---- Reading passage

Thirty-seven yeast isolates from the microorganism collection of the laboratory of Microorganism Physiology and Genetics of the Federal University of Lavras (Universidade Federal de Lavras - UFLA, Brazil) and three yeast isolates from the National Collection of Yeast Cultures - NCYC (Norwich, UK) were used in this study. The evaluated yeasts were from the following genera: Candida, Pichia, Debaromyces, Saccharomyces, Kazachistania, Torulaspora, Trichosporon, Kodamea, Lindnera, Yarrowia, Galactomyces, Cryptococcus, Hanseniaspora, Issatchenia, Rhodotorula, and Schizosaccharomyces (Table 1).

Table 1.Yeast isolates obtained from the microbial culture collection of the Physiology of Microorganisms laboratory of UFLA used in the study of growth in crude and commercial glycerol.

Preselection of Yeasts Able to Grow in Glycerol

The yeasts were evaluated with regard to their ability to grow in culture media containing pure glycerol (Sigma Aldrich V000123), and crude glycerol (obtained from the Laboratory of Research on Oils, Fats and Biodiesel of UFLA). Yeast growth was monitored through the measurement of optical density at 595 nm every 3 h. Measurements were made in ELISA-Multiskan FC (Thermo Scientific) microplates containing 180 μl of G-1 culture medium and 20 μl of the inoculum, which represents a population of 106 - 107 cells/ml, and was grown for 24 h in yeast-extract peptone glucose (YEPG) medium. The incubation temperature was 28℃ for 24 h, with shaking at 150 rpm [11].

Culture Media and Cultivation Conditions

To select yeasts that were able to grow in medium containing glycerol as a carbon source, G-1 medium composed of 20 g/l glycerol (commercial or crude), 20 g/l peptone, and 20 g/l yeast extract was used. The pH was adjusted to 6.0. G-1 culture medium lacking glycerol was used as a control [11].

--------
---- Material provided

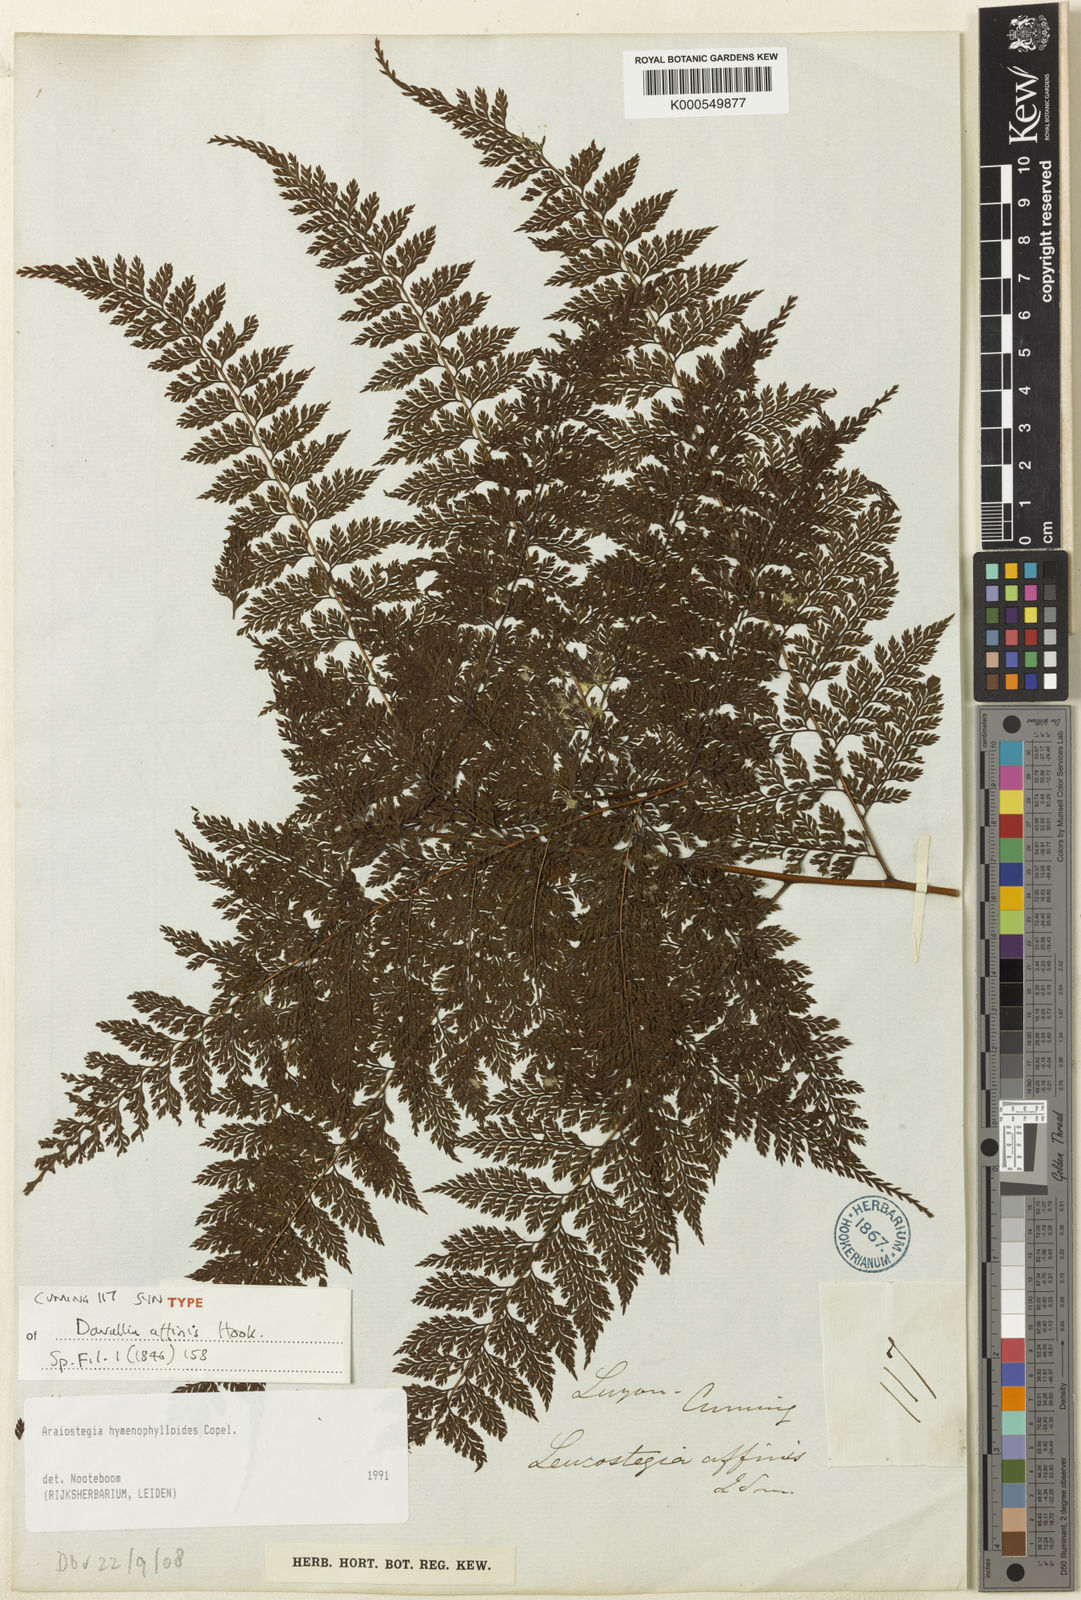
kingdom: Plantae
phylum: Tracheophyta
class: Polypodiopsida
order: Polypodiales
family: Davalliaceae
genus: Davallodes
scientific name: Davallodes hymenophylloides
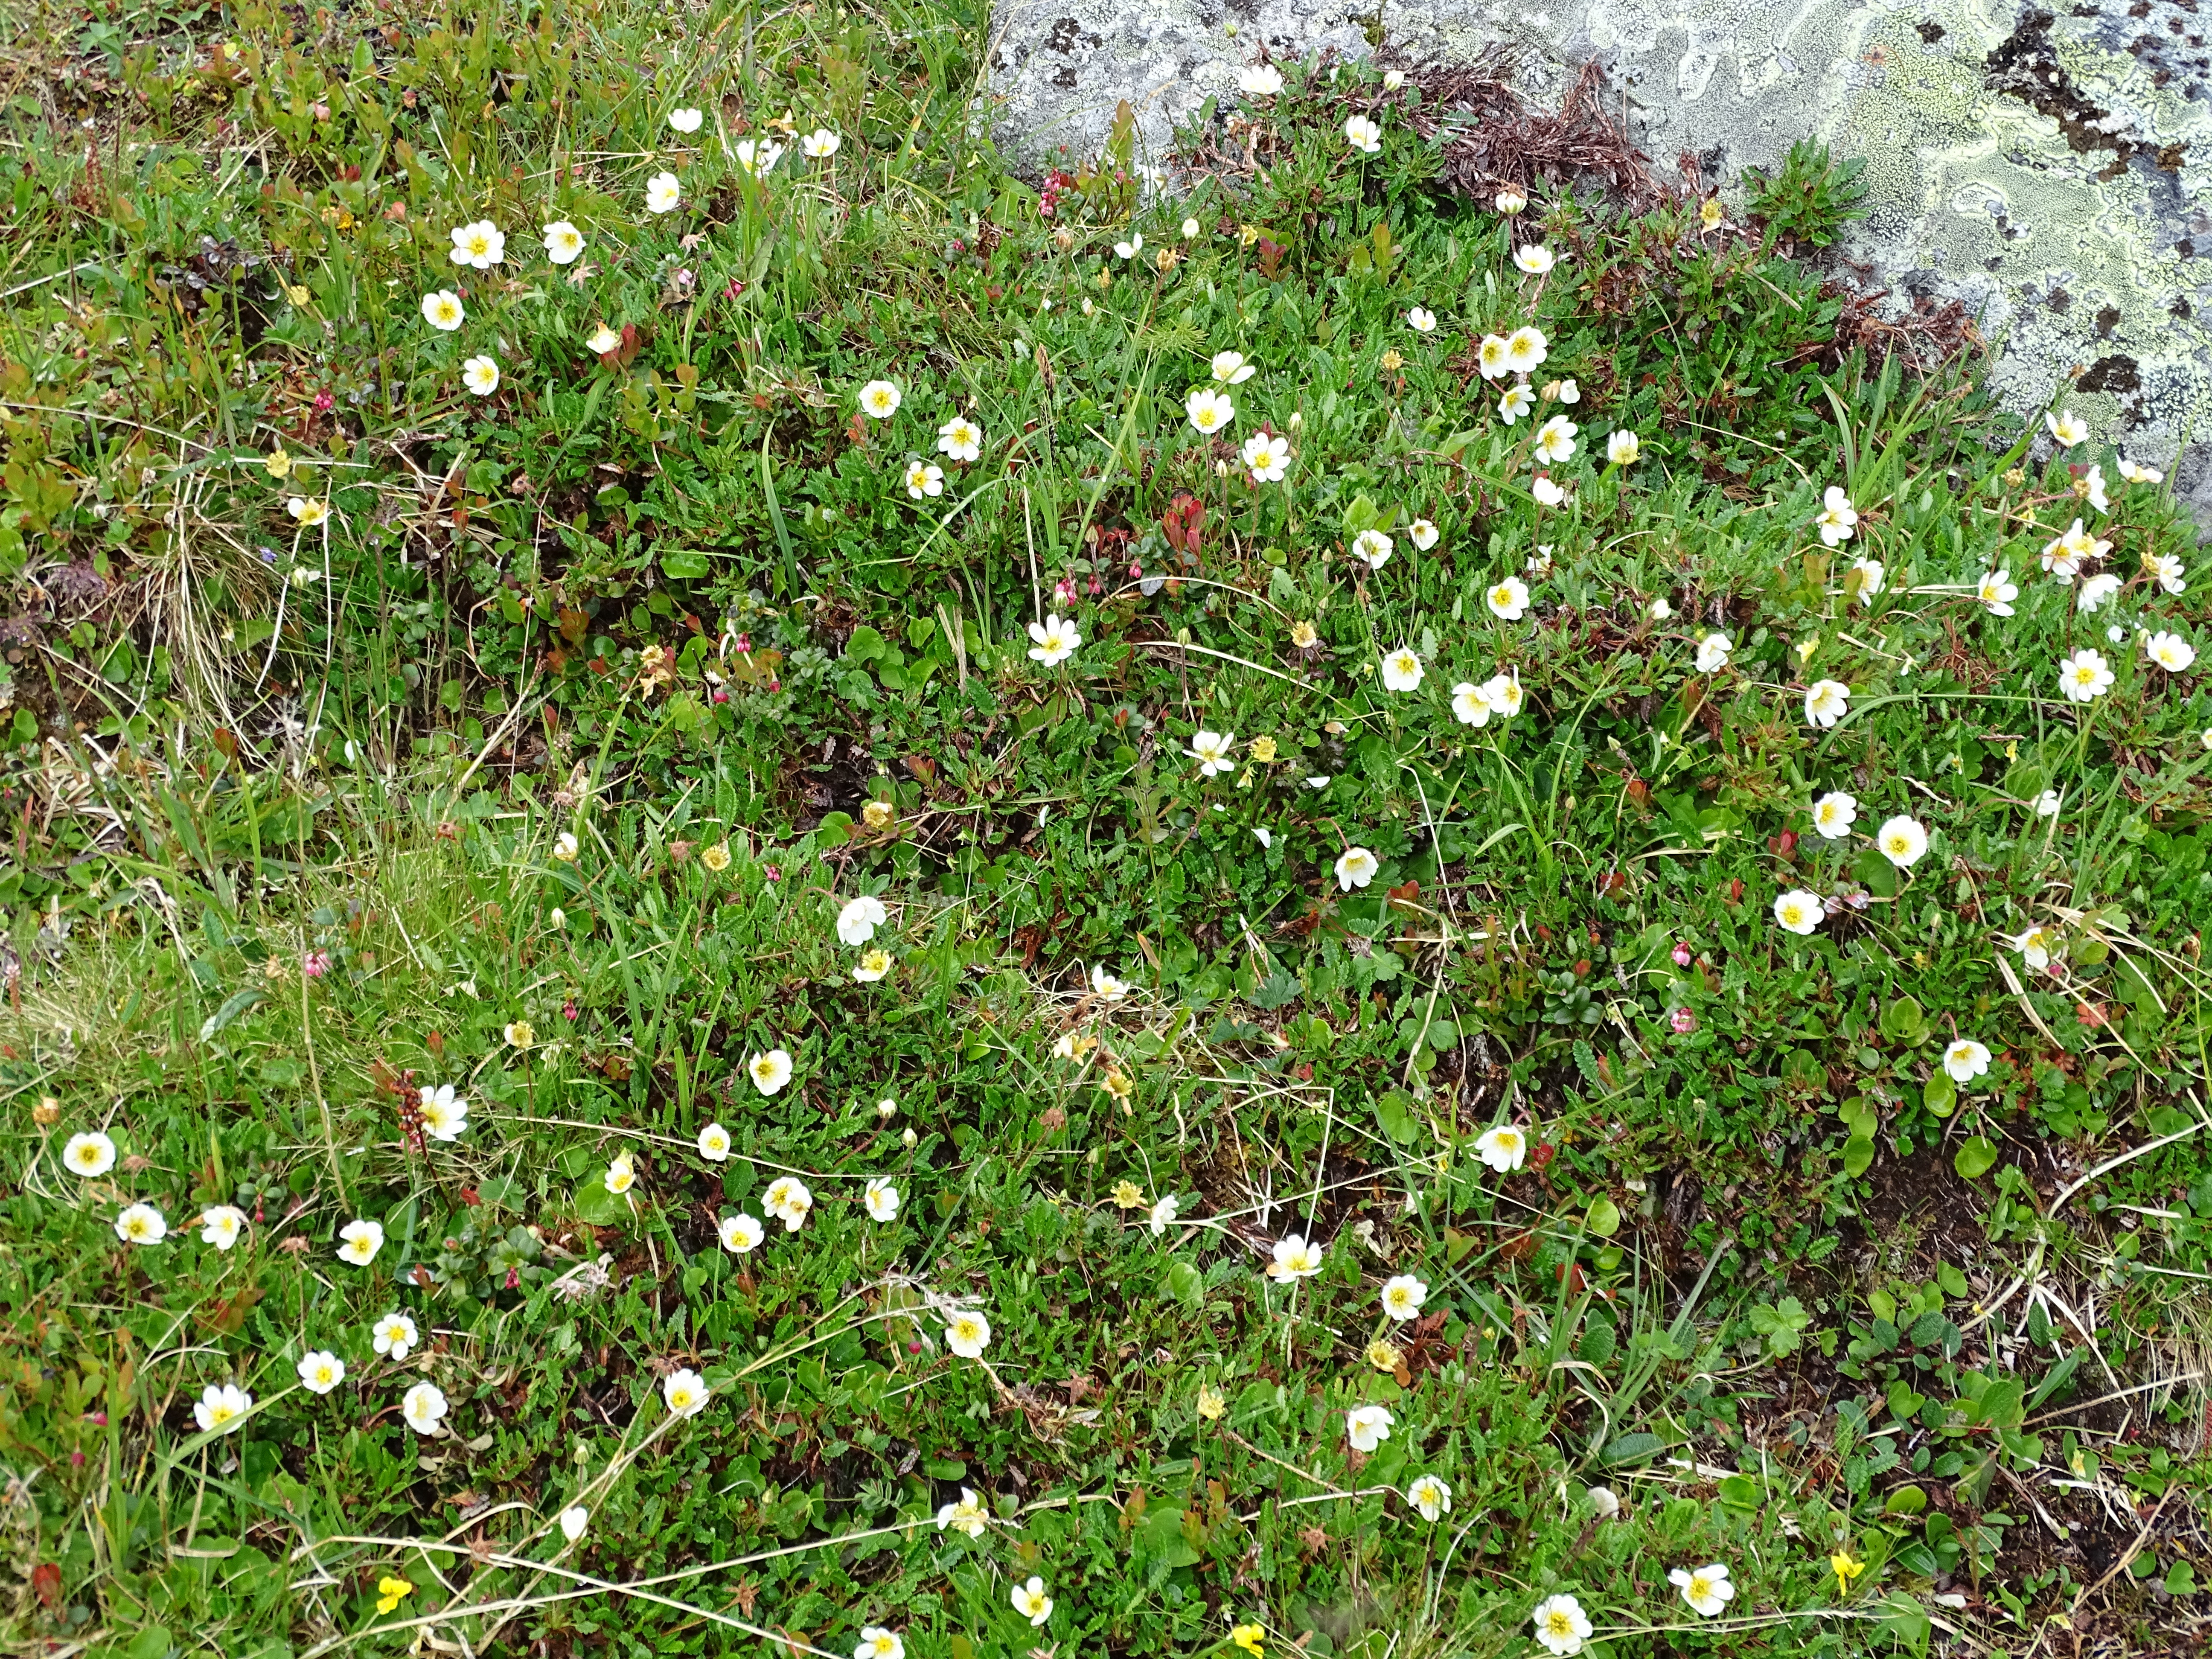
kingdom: Plantae
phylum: Tracheophyta
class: Magnoliopsida
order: Rosales
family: Rosaceae
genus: Dryas
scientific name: Dryas octopetala
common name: Eight-petal mountain-avens
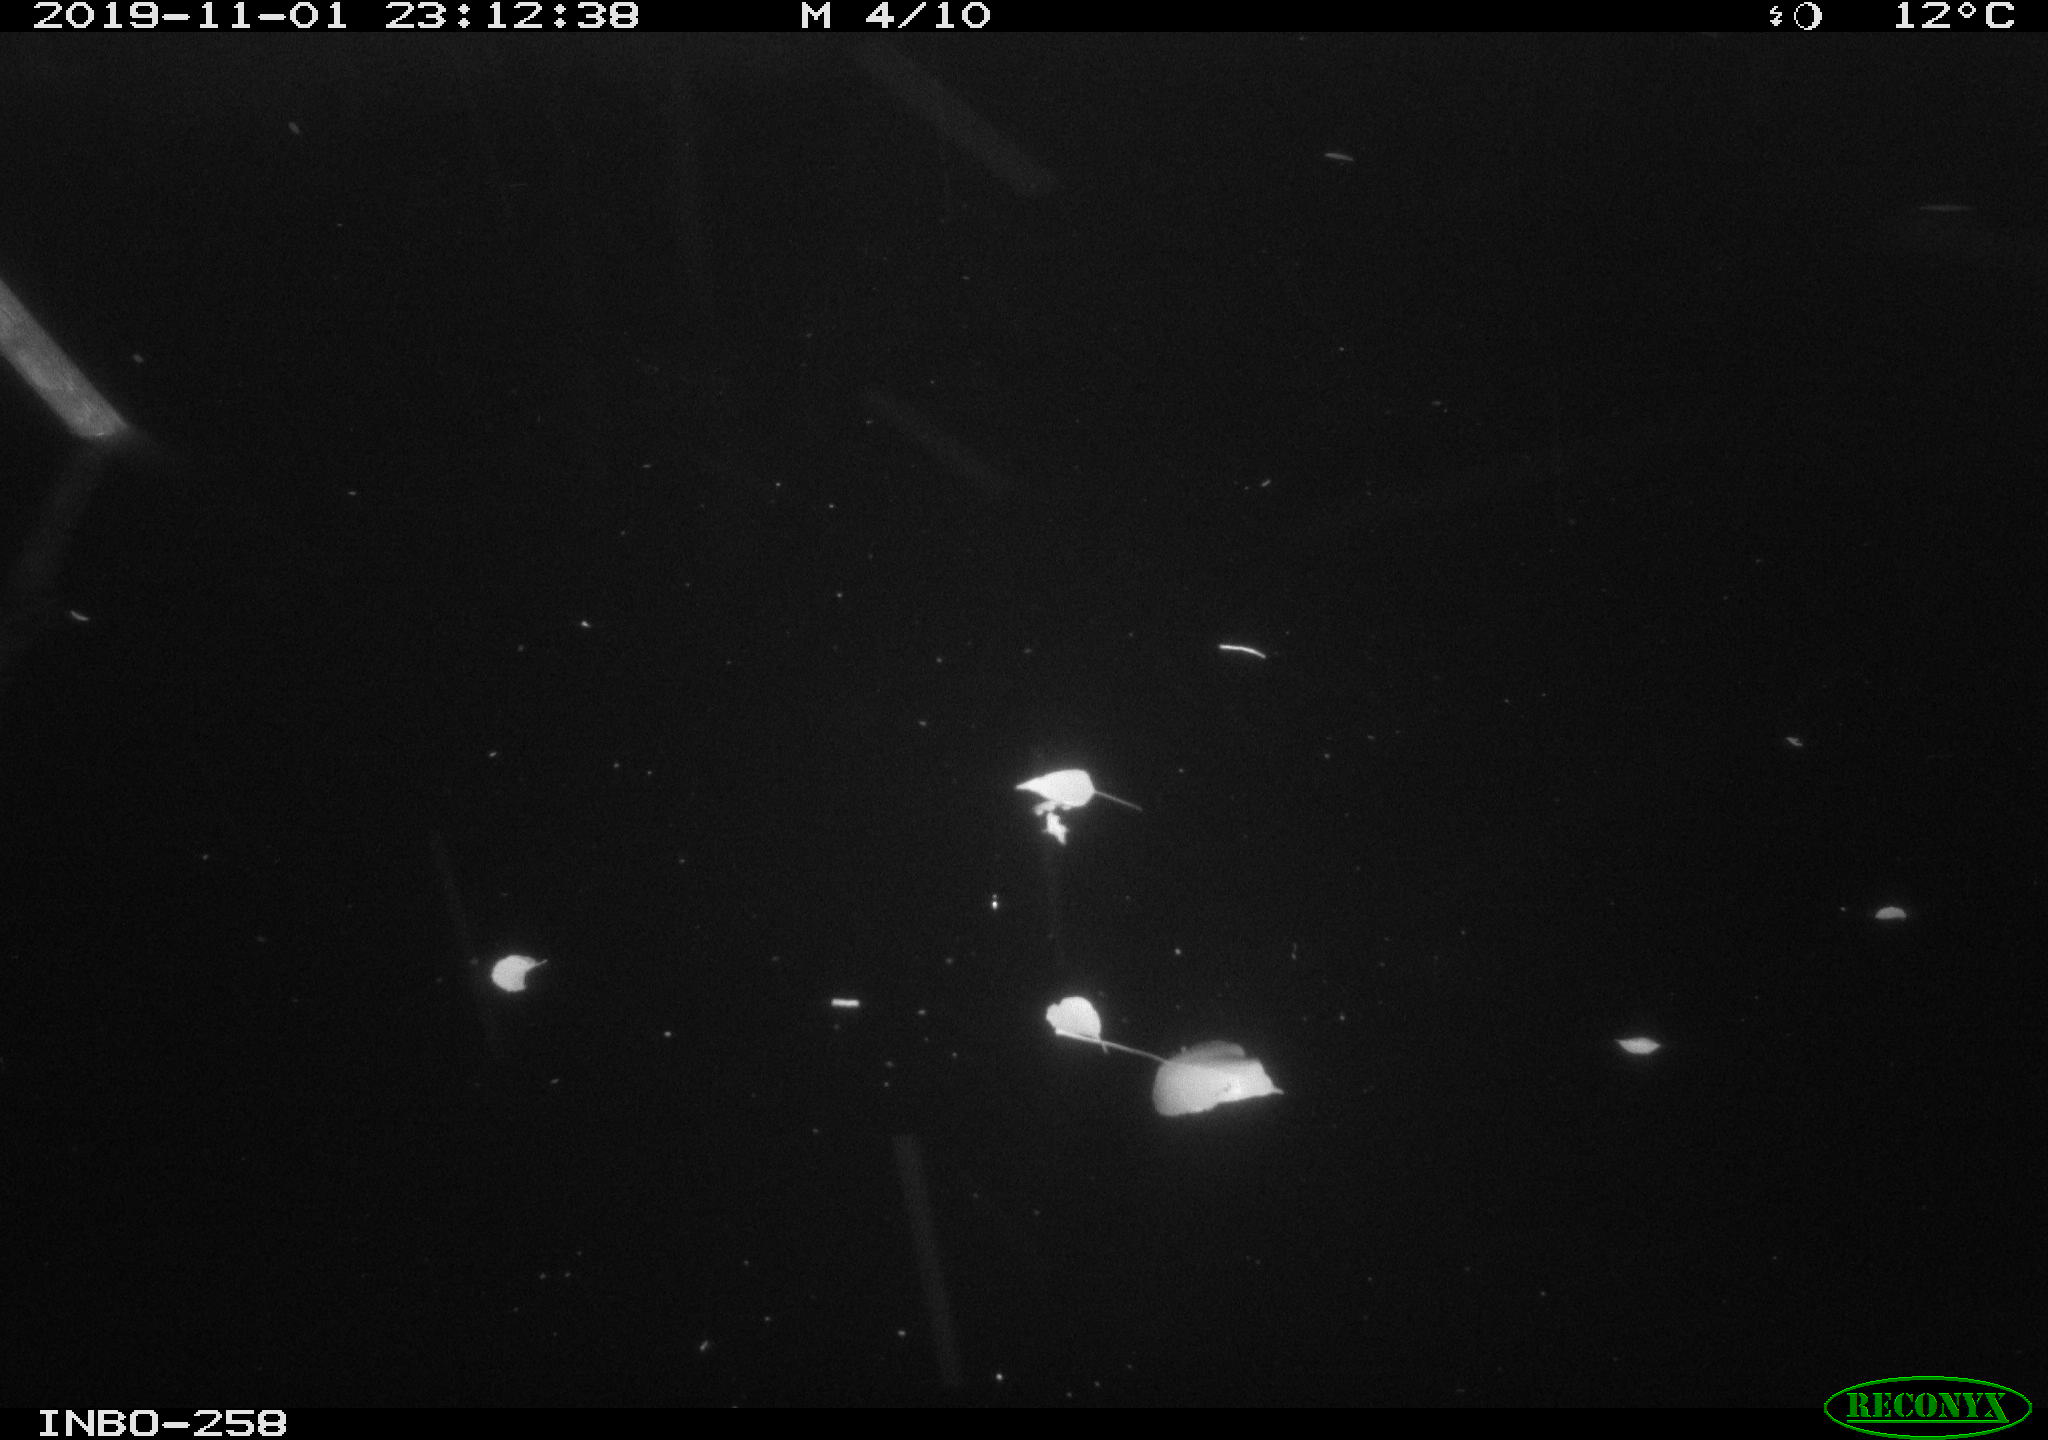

--------

» Task item:
Pick up the passage on yeast growth in glycerol after its final sentence and continue it. The records stand apart from the passage and are unrelated to it.

» Your response:
Yeasts that demonstrated improved growth due to growth in media lacking glycerol were submitted to additional growth tests in submerged culture in G-2 culture medium, with shaking at 150 rpm at 28 ± 2℃ for 120 h. The G-2 medium composition was adapted [16]: per L, 7.0 g KHPO4, 2.5 g NaHPO4, 1.5 g MgSO4·7H2O, 0.15 g CaCl·2H2O, 0.02 g ZnSO4·H2O, 0.06 g MnSO4·H2O, 0.5 g (NH4)SO4, 0.5 g yeast extract, and 5.0 g glucose, and pH 6.0. Pure and crude glycerol was used at concentrations of 10%, 20%, and 30%. The inoculum was initially grown in 2 ml of YEPG (10 g yeast extract, 20 g peptone, and 20 g glucose per liter) for 24 h.

Selection of Yeasts in Submerged Cultures

The yeasts, selected in the initial phase, were then submitted to shake-flask tests for 120 h, with shaking at 150 rpm at 28℃ in G-2 culture medium. Cells were inoculated at 108 cells/ml at concentrations of 10%, 20%, and 30% glycerol [18]. Samples were removed at every 24 h to count viable cells.

Production, Extraction, and Determination of Lipids

Lipid production was evaluated during growth in submerged culture in G-2 medium at the following concentrations of crude glycerol (g/l): 15, 25, 30, and 35. The yeasts were inoculated at 108 cells/ml, and incubated at 30 ± 2℃, with shaking at 150 ± 10 rpm. The experiment was carried out for 48 h, as adapted from [18].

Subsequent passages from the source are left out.